Volta justifica meta reduzida com ajuste “proporcional” aos meses em vigor
A Volta tinha uma meta de recolha de 70% para 2026, que foi reduzida para 40%. Entidade responsável justifica com ajuste "proporcional" ao tempo em operação. Governo considera que não é uma redução.
O sistema de recolha de garrafas em latas, o chamado Volta, que entrou em vigor em meados deste mês, só vai ter de recolher 40% das embalagens colocadas no mercado, em vez dos 70% que estavam definidos inicialmente, para o ano de 2026. A entidade responsável justifica afirmando que o ajuste é proporcional ao tempo em que o sistema está em operação, uma vez que não arrancou no início do ano e existe ainda um período de transição.

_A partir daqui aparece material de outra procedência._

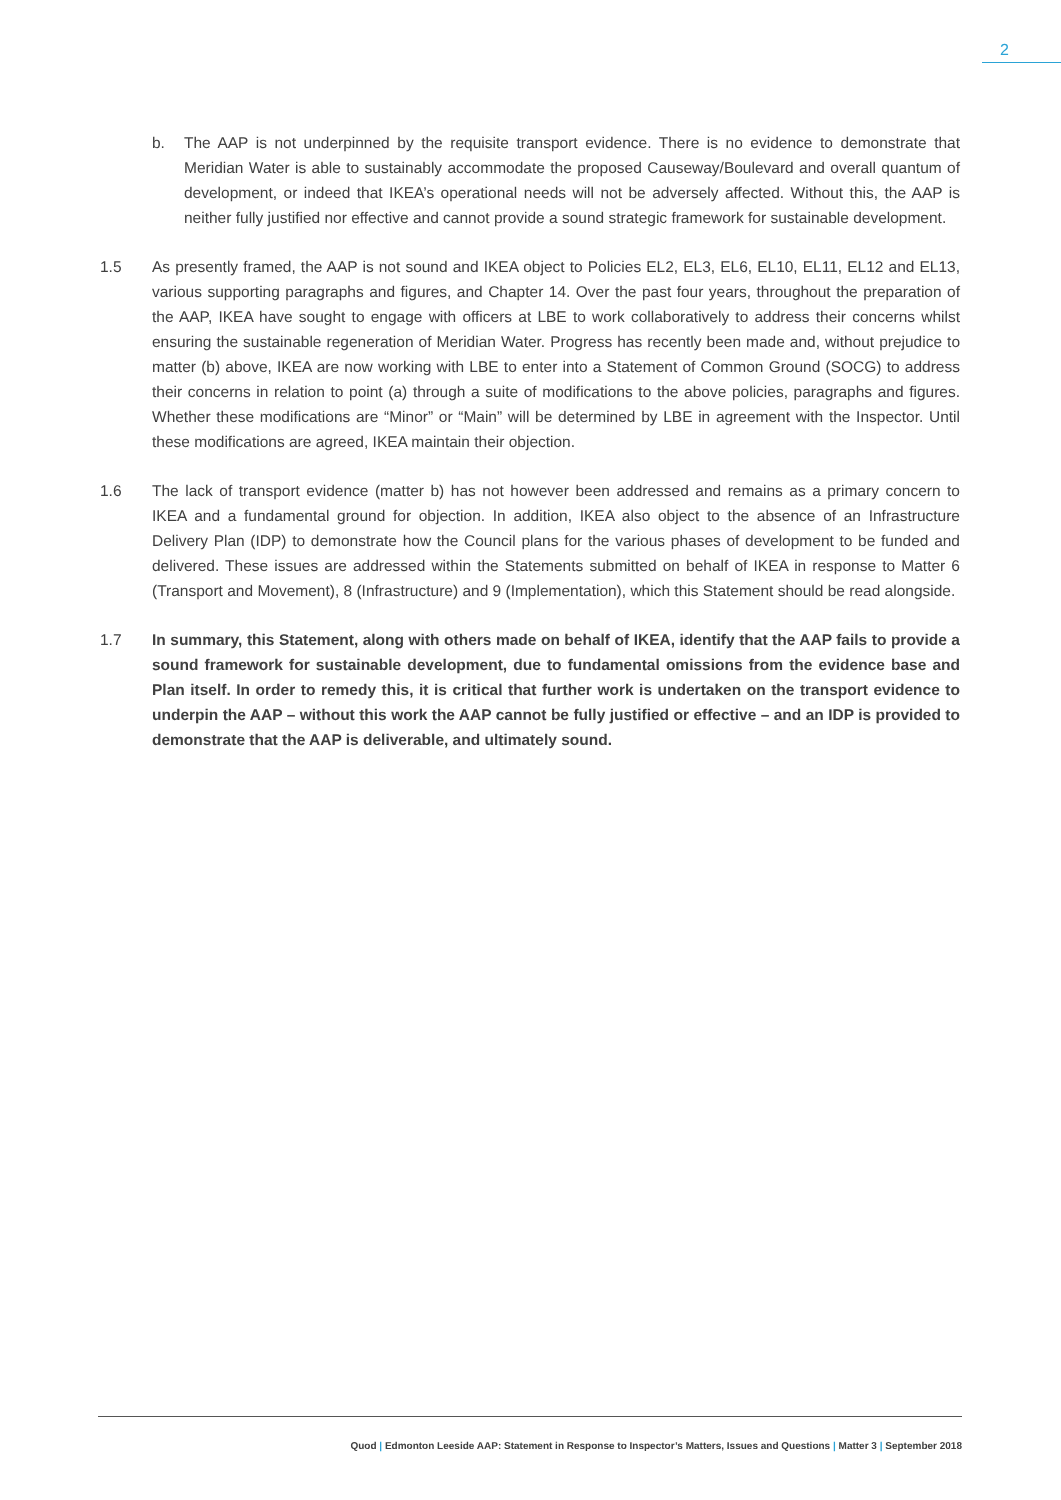2
b. The AAP is not underpinned by the requisite transport evidence. There is no evidence to demonstrate that Meridian Water is able to sustainably accommodate the proposed Causeway/Boulevard and overall quantum of development, or indeed that IKEA’s operational needs will not be adversely affected. Without this, the AAP is neither fully justified nor effective and cannot provide a sound strategic framework for sustainable development.
1.5 As presently framed, the AAP is not sound and IKEA object to Policies EL2, EL3, EL6, EL10, EL11, EL12 and EL13, various supporting paragraphs and figures, and Chapter 14. Over the past four years, throughout the preparation of the AAP, IKEA have sought to engage with officers at LBE to work collaboratively to address their concerns whilst ensuring the sustainable regeneration of Meridian Water. Progress has recently been made and, without prejudice to matter (b) above, IKEA are now working with LBE to enter into a Statement of Common Ground (SOCG) to address their concerns in relation to point (a) through a suite of modifications to the above policies, paragraphs and figures. Whether these modifications are “Minor” or “Main” will be determined by LBE in agreement with the Inspector. Until these modifications are agreed, IKEA maintain their objection.
1.6 The lack of transport evidence (matter b) has not however been addressed and remains as a primary concern to IKEA and a fundamental ground for objection. In addition, IKEA also object to the absence of an Infrastructure Delivery Plan (IDP) to demonstrate how the Council plans for the various phases of development to be funded and delivered. These issues are addressed within the Statements submitted on behalf of IKEA in response to Matter 6 (Transport and Movement), 8 (Infrastructure) and 9 (Implementation), which this Statement should be read alongside.
1.7 In summary, this Statement, along with others made on behalf of IKEA, identify that the AAP fails to provide a sound framework for sustainable development, due to fundamental omissions from the evidence base and Plan itself. In order to remedy this, it is critical that further work is undertaken on the transport evidence to underpin the AAP – without this work the AAP cannot be fully justified or effective – and an IDP is provided to demonstrate that the AAP is deliverable, and ultimately sound.
Quod | Edmonton Leeside AAP: Statement in Response to Inspector’s Matters, Issues and Questions | Matter 3 | September 2018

A redução da meta para o ano de 2026 foi avançada, esta quarta-feira, pelo Público, que teve acesso ao “primeiro aditamento às condições da licença para a gestão de um Sistema de Depósito e Reembolso”.
“Temos um compromisso de 70% de recolha em 2026, 80% em 2027 e, em 2029, 90%”, explicava, em fevereiro deste ano, Leonardo Mathias, presidente da SDR, em entrevista ao ECO/Capital Verde. “É uma meta primeiro de Portugal [respeitando regulação europeia], e depois no âmbito da licença que nos foi atribuída. Nessa licença está explícito que também temos de cumprir essas metas”, indicou, na altura, o gestor.
Agora, a SDR Portugal confirma que a meta inicialmente prevista de 70% é ajustada para 40% até 31 de dezembro de 2026, na sequência do aditamento proposto, mantendo-se inalteradas as restantes metas – 80% em 2027, 85% em 2028 e 90% em 2029. “O valor de 40% corresponde a uma projeção proporcional da meta anual, ajustada ao período efetivo de funcionamento em regime completo“, escreve a SDR Portugal, em resposta ao ECO/Capital Verde.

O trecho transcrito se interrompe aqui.